Options on commodity futures - product design and risk management- (Securities and Exchange Board of India) (03 Jan 2022)

MANU/SDER/0001/2022

Capital Market

1. SEBI vide Circular no. SEBI/HO/CDMRD/DMP/CIR/P/2017/55 dated June 13, 2017, permitted Commodity Derivatives Exchanges to introduce trading in Options on Commodity Futures and stipulated guidelines with regard to the product design and risk management framework to be adopted for trading in options on commodity futures.

2. Based on feedback received from Stock Exchanges and the recommendations of Commodity Derivatives Advisory Committee of SEBI, it has been decided to make changes in the Exercise Mechanism of option contracts on commodity futures. Accordingly, the existing para 5 of Annexure 1 to the Circular dated June 13, 2017 stand deleted. The following new para 5 shall be incorporated in place of the deleted para:

"5. Exercise Mechanism:

On expiry, following mechanism shall be adopted by Exchanges for exercise of the options contracts:

5.1. All In the money (ITM) option contracts shall be exercised automatically, unless 'contrary instruction' has been given by long position holders of such contracts for not doing so.

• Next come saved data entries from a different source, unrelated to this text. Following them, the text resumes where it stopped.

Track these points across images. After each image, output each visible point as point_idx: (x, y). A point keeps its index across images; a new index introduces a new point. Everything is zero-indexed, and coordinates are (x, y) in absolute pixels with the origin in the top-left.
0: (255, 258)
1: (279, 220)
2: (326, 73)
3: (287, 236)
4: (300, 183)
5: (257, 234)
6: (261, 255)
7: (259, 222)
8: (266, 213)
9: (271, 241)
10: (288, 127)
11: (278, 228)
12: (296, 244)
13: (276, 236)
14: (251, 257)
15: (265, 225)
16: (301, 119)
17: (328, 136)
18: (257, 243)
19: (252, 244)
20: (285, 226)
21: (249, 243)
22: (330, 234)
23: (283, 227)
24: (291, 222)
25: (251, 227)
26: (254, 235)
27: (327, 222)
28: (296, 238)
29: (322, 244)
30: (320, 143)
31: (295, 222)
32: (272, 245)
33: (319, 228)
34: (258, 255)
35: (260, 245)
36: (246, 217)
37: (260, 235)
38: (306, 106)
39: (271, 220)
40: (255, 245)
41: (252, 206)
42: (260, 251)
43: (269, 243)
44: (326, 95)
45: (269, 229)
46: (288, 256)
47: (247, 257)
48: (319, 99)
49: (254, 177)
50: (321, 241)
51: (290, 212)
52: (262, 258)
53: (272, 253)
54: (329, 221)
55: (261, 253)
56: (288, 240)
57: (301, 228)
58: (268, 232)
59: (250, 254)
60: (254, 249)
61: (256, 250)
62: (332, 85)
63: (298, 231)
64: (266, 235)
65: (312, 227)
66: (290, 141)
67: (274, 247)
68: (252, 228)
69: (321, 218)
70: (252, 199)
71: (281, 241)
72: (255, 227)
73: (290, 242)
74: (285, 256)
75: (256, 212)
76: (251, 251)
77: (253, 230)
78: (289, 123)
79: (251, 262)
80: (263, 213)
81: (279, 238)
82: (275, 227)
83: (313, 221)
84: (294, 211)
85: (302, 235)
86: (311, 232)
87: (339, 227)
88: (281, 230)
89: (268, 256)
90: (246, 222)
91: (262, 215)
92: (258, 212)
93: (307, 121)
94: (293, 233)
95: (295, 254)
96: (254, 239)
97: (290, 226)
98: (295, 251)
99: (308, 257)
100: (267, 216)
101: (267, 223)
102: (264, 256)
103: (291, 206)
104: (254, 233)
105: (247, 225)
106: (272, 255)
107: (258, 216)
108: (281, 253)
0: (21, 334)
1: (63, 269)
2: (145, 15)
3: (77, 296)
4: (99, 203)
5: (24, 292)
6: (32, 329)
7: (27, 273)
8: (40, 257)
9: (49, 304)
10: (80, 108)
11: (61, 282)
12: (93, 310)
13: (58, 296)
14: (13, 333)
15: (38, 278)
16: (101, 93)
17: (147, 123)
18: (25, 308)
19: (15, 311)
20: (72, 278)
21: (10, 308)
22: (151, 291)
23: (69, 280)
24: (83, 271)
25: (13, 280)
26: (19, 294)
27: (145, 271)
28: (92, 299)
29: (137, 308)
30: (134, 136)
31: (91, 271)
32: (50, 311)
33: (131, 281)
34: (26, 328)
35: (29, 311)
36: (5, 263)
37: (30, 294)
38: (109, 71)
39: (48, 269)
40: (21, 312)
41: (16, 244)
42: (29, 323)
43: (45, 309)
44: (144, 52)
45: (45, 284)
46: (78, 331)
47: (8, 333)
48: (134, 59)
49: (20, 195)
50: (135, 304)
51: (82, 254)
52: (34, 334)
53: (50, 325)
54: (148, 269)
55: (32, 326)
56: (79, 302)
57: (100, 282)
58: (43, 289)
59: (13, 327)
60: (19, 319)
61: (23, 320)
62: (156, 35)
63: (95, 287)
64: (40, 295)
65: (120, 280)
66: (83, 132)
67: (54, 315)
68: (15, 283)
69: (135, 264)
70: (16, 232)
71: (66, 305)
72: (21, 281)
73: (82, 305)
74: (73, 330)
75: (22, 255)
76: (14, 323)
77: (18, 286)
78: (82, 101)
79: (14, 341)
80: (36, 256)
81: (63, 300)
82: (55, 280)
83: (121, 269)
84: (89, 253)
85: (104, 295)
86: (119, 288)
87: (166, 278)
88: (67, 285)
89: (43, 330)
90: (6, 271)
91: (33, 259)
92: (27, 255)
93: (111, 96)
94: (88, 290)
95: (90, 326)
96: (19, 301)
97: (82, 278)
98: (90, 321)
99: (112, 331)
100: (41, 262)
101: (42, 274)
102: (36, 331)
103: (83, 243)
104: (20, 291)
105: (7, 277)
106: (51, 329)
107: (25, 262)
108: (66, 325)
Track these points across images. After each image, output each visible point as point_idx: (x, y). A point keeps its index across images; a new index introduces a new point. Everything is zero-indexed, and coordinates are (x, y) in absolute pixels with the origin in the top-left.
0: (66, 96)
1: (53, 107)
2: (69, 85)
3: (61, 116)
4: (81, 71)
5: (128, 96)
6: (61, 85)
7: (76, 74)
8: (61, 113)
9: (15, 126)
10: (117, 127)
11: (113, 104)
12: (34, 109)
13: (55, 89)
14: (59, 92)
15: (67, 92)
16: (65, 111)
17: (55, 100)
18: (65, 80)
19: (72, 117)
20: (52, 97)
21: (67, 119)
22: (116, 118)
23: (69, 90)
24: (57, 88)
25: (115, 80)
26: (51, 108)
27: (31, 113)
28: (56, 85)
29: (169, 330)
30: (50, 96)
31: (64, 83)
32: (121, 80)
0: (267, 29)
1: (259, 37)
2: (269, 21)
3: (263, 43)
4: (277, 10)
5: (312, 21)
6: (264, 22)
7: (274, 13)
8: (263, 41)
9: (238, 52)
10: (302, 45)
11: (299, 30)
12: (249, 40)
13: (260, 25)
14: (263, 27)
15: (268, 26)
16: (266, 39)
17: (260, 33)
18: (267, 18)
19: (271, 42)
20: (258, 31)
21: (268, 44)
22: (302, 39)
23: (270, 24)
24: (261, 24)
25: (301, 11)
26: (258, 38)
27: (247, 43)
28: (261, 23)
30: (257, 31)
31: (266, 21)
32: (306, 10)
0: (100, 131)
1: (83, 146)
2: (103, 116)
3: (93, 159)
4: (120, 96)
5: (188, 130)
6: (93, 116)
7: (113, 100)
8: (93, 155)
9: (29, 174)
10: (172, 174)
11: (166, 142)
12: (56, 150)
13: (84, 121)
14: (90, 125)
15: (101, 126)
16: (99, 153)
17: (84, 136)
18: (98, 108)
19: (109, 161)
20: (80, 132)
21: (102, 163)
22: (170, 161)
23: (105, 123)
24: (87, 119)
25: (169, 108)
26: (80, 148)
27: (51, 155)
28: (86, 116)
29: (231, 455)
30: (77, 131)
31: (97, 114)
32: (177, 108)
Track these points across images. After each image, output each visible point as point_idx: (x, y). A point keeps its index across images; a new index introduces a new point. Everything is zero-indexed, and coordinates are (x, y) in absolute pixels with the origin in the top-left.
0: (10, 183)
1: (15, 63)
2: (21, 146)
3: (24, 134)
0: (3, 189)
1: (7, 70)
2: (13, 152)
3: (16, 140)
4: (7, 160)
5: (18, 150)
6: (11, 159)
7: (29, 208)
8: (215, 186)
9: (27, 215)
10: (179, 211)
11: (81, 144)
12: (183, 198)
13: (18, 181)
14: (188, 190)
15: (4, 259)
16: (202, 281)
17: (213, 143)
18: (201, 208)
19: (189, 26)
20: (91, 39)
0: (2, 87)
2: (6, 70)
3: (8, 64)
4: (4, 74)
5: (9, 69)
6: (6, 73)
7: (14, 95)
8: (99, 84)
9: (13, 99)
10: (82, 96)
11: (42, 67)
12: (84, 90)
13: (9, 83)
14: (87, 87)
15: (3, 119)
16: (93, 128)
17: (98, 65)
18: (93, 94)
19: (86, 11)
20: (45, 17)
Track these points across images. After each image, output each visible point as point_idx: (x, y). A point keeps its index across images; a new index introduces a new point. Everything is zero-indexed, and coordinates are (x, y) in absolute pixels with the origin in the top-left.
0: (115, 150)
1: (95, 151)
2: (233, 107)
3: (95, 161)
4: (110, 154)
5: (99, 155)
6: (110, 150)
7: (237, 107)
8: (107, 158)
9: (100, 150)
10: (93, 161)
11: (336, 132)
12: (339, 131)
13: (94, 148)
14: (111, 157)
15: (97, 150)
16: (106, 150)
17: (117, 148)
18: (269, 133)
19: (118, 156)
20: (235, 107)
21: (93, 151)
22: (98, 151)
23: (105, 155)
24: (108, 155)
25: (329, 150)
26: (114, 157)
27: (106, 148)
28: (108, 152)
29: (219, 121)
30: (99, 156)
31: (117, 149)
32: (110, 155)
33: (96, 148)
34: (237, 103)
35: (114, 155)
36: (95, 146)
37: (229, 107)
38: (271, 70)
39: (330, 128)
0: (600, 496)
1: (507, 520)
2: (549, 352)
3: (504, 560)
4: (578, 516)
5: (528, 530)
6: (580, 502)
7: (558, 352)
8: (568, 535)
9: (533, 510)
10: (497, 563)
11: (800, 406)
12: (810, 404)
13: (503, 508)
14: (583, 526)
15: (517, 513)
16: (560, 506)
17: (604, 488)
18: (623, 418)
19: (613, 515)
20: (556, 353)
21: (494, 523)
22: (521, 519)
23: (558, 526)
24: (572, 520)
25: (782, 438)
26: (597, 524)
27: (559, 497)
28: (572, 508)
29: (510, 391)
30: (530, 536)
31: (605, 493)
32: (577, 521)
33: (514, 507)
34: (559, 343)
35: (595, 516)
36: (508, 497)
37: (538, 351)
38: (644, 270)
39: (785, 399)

5.2. All Out of the money (OTM) option contracts shall expire worthless.

5.3. All exercised contracts within an option series shall be assigned to short positions in that series in a fair and non-preferential manner."

3. Other guidelines prescribed in aforesaid SEBI Circular dated June 13, 2017 shall remain unchanged

4. The Circular shall be effective from the date of new series of commodity derivatives launched on or after February 1, 2022 and exercise mechanism for Options on Futures referred to in any other guidelines prescribed by SEBI shall be as per the instant Circular.

5. The Exchanges are advised to:

i. take steps to make necessary amendments to the relevant bye-laws, rules and regulations for the implementation of the same,

ii. bring the provisions of this circular to the notice of the members of the Exchange and also to disseminate the same on their website,

iii. communicate to SEBI, the status of the implementation of the provisions of this circular.

6. This circular is issued in exercise of powers conferred under Section 11 (1) of the Securities and Exchange Board of India Act, 1992, to protect the interests of investors in securities and to promote the development of, and to regulate the securities market.